Generally, a transmission signal contains more than a single frequency. This is to say that there might be several different frequencies linked together or else superimposed on each other. This is just the way all telecommunication systems function. For example, with today's communication technology it is virtually impossible to send low frequencies without experiencing any distortion. In fact, when low frequencies are sent the distortion is frequently so severe that the signal cannot even be used. So, what is to be done with the low frequencies to make them usable? The answer is that low frequency signals are copied and sent as higher frequencies for transmission purposes which makes the low frequency reach the final destination. The low frequency would not reach the final destination without being distorted otherwise. These low frequency signals are called baseband signals and once they are changed to higher frequencies the name changes as well to radio frequency (RF) signals. Although, just because the signals are now called radio frequency signals it does not mean they must be in the frequency range reserved for radio transmissions.

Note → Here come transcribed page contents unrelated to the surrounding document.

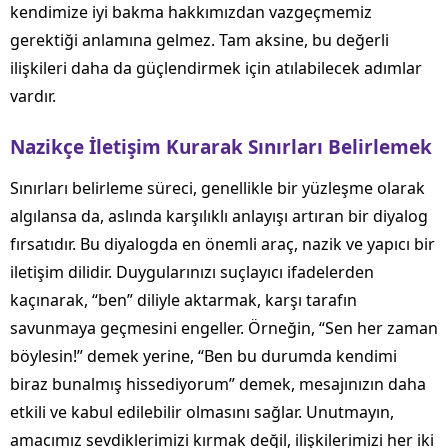
kendimize iyi bakma hakkımızdan vazgeçmemiz
gerektiği anlamına gelmez. Tam aksine, bu değerli
ilişkileri daha da güçlendirmek için atılabilecek adımlar
vardır.
Nazikçe İletişim Kurarak Sınırları Belirlemek
Sınırları belirleme süreci, genellikle bir yüzleşme olarak
algılansa da, aslında karşılıklı anlayışı artıran bir diyalog
fırsatıdır. Bu diyalogda en önemli araç, nazik ve yapıcı bir
iletişim dilidir. Duygularınızı suçlayıcı ifadelerden
kaçınarak, “ben” diliyle aktarmak, karşı tarafın
savunmaya geçmesini engeller. Örneğin, “Sen her zaman
böylesin!” demek yerine, “Ben bu durumda kendimi
biraz bunalmış hissediyorum” demek, mesajınızın daha
etkili ve kabul edilebilir olmasını sağlar. Unutmayın,
amacımız sevdiklerimizi kırmak değil, ilişkilerimizi her iki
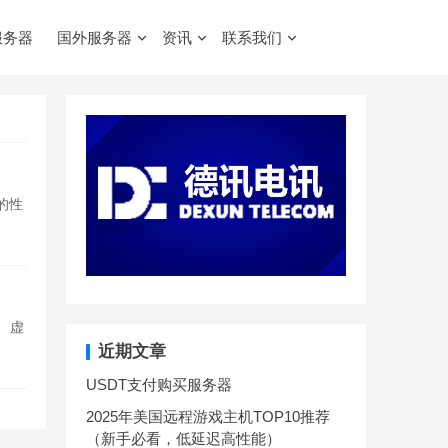
服务器
国外服务器
资讯
联系我们
的性
、虚
近期文章
USDT支付购买服务器
2025年美国远程游戏主机TOP10推荐
（新手必看，低延迟高性能）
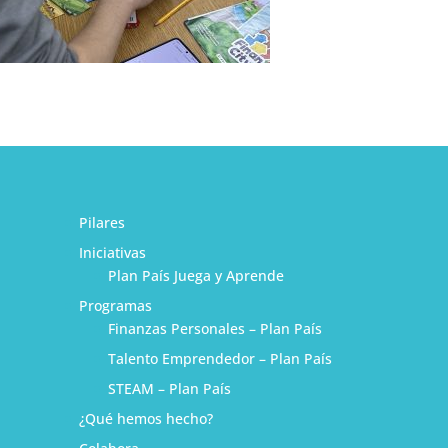
Pilares
Iniciativas
Plan País Juega y Aprende
Programas
Finanzas Personales – Plan País
Talento Emprendedor – Plan País
STEAM – Plan País
¿Qué hemos hecho?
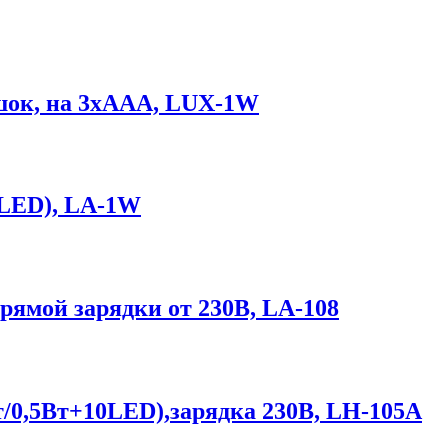
шок, на 3хААА, LUX-1W
 LED), LA-1W
ямой зарядки от 230В, LA-108
0,5Вт+10LED),зарядка 230В, LH-105A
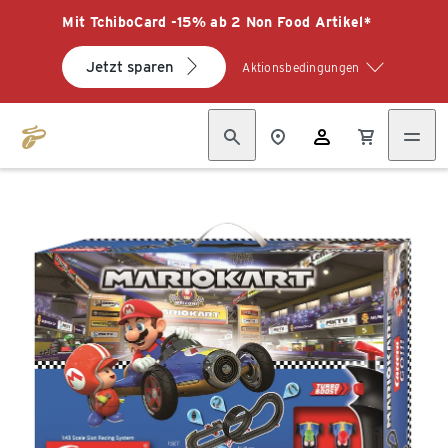
Mit TchiboCard -15% ab 2 Non Food Artikel*
Jetzt sparen
Aktionsbedingungen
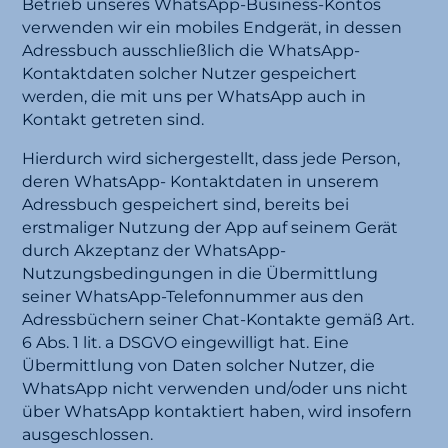
Betrieb unseres WhatsApp-Business-Kontos
verwenden wir ein mobiles Endgerät, in dessen
Adressbuch ausschließlich die WhatsApp-
Kontaktdaten solcher Nutzer gespeichert
werden, die mit uns per WhatsApp auch in
Kontakt getreten sind.
Hierdurch wird sichergestellt, dass jede Person,
deren WhatsApp- Kontaktdaten in unserem
Adressbuch gespeichert sind, bereits bei
erstmaliger Nutzung der App auf seinem Gerät
durch Akzeptanz der WhatsApp-
Nutzungsbedingungen in die Übermittlung
seiner WhatsApp-Telefonnummer aus den
Adressbüchern seiner Chat-Kontakte gemäß Art.
6 Abs. 1 lit. a DSGVO eingewilligt hat. Eine
Übermittlung von Daten solcher Nutzer, die
WhatsApp nicht verwenden und/oder uns nicht
über WhatsApp kontaktiert haben, wird insofern
ausgeschlossen.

A baseband signal has all the frequencies from 0 Hz to the highest frequency component with significant power. After the frequency it changed for transmission the higher frequency RF signal will have at least double what the baseband signal had initially. This simply means that the baseband signal is converted to the radio frequency in order to have twice the bandwidth. However, this bandwidth can also cause some transmission problems and undesirable results. So, the radio frequency signal is subjected to filtering in order to reduce the bandwidth effect before transmitting. Once the RF signal is received it is demodulated and de-multiplexed in order to achieve the original baseband signal.
As a result, defining baseband bandwidth is pretty easy. Simply put, baseband bandwidth is the bandwidth that exists before it is modulated or multiplexed or the baseband that results after demodulation and de-multiplexing. Individuals enjoy baseband signals on a daily basis in DVDs and game consoles because the composite video signals these devices produce are in the baseband bandwidth range.
It is interesting to note as well that sometimes for short distance communications baseband signals are not modulated before being transmitted. This is because the transmission takes place over un-multiplexed lines which do not require complex modems or hardware in order to carry out the process. Good examples of this are the typical Ethernet and Token Ring that use these baseband signals.
There are several advantages of baseband in the communication arena, in practical communication, and in research including single pulse studies and ultra-high time precision studies. However, these topics reach another level of understanding and the basics of baseband bandwidth should be understood first.